Paper No. 9
Presentation Time: 10:30 AM
Numerical Simulations of Salt Accumulation In a Hyper-Arid Soil Chronosequence In the Sonoran Desert
Soil morphological features, including desert pavement, vesicular (Av) horizon and subsoil horizonation, are known to effect infiltration and redistribution processes and thus regulate the soil water balance. Soils of arid environments (PET>>ET) accumulate material both dust and salts through geologic time. For this study, a combination of field measurements, soil profiles, geomorphic and vegetation mapping, continuous soil moisture monitoring, and numerical modeling was used to evaluate numerical simulations of the soil moisture regime across a soil chronosequence (i.e. the substitution of space for time) ranging in age from 3 ka
to >200 ka
. The monitored soil microclimate (matric potential and temperature) were evaluated over a 4-year period and used to benchmark numerical simulations using Hydrus.

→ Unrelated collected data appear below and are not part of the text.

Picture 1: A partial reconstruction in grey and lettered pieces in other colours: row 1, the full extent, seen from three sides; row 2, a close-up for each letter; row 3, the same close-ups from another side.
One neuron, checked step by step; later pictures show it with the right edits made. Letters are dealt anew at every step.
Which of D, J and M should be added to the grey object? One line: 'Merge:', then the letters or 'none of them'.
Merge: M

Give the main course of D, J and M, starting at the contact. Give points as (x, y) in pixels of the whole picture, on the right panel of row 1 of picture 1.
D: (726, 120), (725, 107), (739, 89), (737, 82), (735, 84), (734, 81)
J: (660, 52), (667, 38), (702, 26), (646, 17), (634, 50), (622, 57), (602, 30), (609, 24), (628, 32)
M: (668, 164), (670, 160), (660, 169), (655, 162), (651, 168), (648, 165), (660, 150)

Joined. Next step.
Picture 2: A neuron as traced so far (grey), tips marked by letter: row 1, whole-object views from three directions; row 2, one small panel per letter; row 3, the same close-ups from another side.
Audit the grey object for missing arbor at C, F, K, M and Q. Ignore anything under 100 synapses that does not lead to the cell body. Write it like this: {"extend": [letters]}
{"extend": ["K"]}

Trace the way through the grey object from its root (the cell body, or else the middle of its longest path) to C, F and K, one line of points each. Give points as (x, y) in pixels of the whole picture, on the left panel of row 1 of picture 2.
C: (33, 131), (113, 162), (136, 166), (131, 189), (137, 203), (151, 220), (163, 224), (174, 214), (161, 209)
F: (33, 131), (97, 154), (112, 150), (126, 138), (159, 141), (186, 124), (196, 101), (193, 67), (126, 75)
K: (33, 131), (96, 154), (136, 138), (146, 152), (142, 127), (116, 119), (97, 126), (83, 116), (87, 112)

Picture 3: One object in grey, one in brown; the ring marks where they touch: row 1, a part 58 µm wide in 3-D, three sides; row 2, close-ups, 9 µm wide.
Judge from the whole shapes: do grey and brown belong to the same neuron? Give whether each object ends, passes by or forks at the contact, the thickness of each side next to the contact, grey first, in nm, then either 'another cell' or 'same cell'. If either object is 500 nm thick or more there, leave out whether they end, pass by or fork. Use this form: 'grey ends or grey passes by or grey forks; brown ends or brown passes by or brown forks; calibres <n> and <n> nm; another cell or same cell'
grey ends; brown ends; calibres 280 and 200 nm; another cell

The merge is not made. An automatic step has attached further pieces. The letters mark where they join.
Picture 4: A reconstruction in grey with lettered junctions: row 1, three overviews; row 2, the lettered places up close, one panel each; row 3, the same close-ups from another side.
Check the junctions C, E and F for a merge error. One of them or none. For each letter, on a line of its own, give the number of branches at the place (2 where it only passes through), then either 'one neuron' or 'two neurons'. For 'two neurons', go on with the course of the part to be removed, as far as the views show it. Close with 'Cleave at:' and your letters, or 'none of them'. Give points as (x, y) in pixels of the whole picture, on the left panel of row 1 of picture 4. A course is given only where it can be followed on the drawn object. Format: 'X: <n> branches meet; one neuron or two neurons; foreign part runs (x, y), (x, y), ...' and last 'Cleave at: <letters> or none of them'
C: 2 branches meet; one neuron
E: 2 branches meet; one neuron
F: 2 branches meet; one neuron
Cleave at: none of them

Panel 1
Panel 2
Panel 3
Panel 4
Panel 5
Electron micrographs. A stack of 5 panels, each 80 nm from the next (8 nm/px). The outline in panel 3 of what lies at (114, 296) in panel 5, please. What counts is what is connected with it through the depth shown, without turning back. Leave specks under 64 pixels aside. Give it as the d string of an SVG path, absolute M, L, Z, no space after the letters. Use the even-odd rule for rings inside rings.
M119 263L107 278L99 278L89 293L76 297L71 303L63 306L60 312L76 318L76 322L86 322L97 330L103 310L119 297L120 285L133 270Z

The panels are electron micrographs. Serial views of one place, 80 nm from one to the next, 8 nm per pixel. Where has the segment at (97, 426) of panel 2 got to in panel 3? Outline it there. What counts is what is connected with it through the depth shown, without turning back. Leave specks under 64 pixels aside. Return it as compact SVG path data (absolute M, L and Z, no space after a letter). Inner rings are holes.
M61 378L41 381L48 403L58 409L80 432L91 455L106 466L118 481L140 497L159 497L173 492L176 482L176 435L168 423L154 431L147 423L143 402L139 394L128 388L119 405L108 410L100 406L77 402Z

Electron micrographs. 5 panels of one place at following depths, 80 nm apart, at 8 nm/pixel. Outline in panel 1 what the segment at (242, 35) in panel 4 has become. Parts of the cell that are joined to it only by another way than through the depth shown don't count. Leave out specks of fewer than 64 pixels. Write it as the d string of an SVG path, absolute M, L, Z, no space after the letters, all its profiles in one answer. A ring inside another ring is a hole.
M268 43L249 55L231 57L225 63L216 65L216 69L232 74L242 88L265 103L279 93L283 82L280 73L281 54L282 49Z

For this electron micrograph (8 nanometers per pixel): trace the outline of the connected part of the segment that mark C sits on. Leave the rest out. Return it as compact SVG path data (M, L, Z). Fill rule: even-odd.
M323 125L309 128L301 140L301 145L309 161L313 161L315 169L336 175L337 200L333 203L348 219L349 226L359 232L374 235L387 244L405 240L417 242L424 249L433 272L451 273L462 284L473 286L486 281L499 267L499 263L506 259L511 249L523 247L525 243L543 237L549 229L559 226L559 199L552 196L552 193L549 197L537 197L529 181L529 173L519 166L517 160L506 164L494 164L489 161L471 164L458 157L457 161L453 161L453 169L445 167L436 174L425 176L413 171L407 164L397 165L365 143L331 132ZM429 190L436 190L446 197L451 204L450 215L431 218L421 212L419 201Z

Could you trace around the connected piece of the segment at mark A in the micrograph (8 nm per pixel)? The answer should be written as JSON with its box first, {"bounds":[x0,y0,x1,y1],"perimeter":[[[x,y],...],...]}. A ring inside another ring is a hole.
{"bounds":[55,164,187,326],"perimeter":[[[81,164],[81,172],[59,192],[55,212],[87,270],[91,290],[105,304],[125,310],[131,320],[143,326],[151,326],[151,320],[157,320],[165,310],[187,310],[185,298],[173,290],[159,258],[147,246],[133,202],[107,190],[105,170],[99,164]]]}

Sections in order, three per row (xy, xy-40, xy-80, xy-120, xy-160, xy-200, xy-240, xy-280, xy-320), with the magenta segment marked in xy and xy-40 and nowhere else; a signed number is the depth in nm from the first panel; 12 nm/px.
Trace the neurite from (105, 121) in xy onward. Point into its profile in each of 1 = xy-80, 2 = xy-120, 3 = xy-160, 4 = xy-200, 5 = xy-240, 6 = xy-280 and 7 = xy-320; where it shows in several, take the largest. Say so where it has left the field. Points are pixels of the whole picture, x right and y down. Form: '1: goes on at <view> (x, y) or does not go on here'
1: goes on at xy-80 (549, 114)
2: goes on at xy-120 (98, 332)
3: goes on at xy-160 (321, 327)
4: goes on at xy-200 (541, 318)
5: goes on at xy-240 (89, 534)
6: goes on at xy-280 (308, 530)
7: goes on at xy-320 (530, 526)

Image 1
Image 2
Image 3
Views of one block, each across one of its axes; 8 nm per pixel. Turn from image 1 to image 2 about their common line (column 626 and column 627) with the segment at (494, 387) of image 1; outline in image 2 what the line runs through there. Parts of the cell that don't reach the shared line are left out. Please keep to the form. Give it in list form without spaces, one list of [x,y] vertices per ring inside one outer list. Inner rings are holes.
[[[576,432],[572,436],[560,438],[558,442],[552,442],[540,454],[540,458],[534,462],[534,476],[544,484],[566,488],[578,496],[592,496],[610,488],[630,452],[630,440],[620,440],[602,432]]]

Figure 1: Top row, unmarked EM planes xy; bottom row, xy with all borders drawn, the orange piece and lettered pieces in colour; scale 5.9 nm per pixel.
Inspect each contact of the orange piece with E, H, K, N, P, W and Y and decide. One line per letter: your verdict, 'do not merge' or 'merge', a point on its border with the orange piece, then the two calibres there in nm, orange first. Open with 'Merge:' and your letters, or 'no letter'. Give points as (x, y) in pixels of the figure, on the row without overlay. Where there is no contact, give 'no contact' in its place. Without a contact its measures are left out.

Results indicate a 10-fold decrease in the saturated conductivity (Ks) due to the presence of the Av horizon regardless of surface age (0.7 ± 0.1 cm h-1). Measured B-horizon Ks were significantly higher (30 ± 12 cm h-1) with a sharp textural contact between the B and overlying Av horizons. Av horizon thickness increased with surface age with concomitant increase in salt accumulation in the profile. Data and numerical results further illustrate the role of pedologic soil development on the resulting salt distributions within a heterogeneous alluvial fan sequence.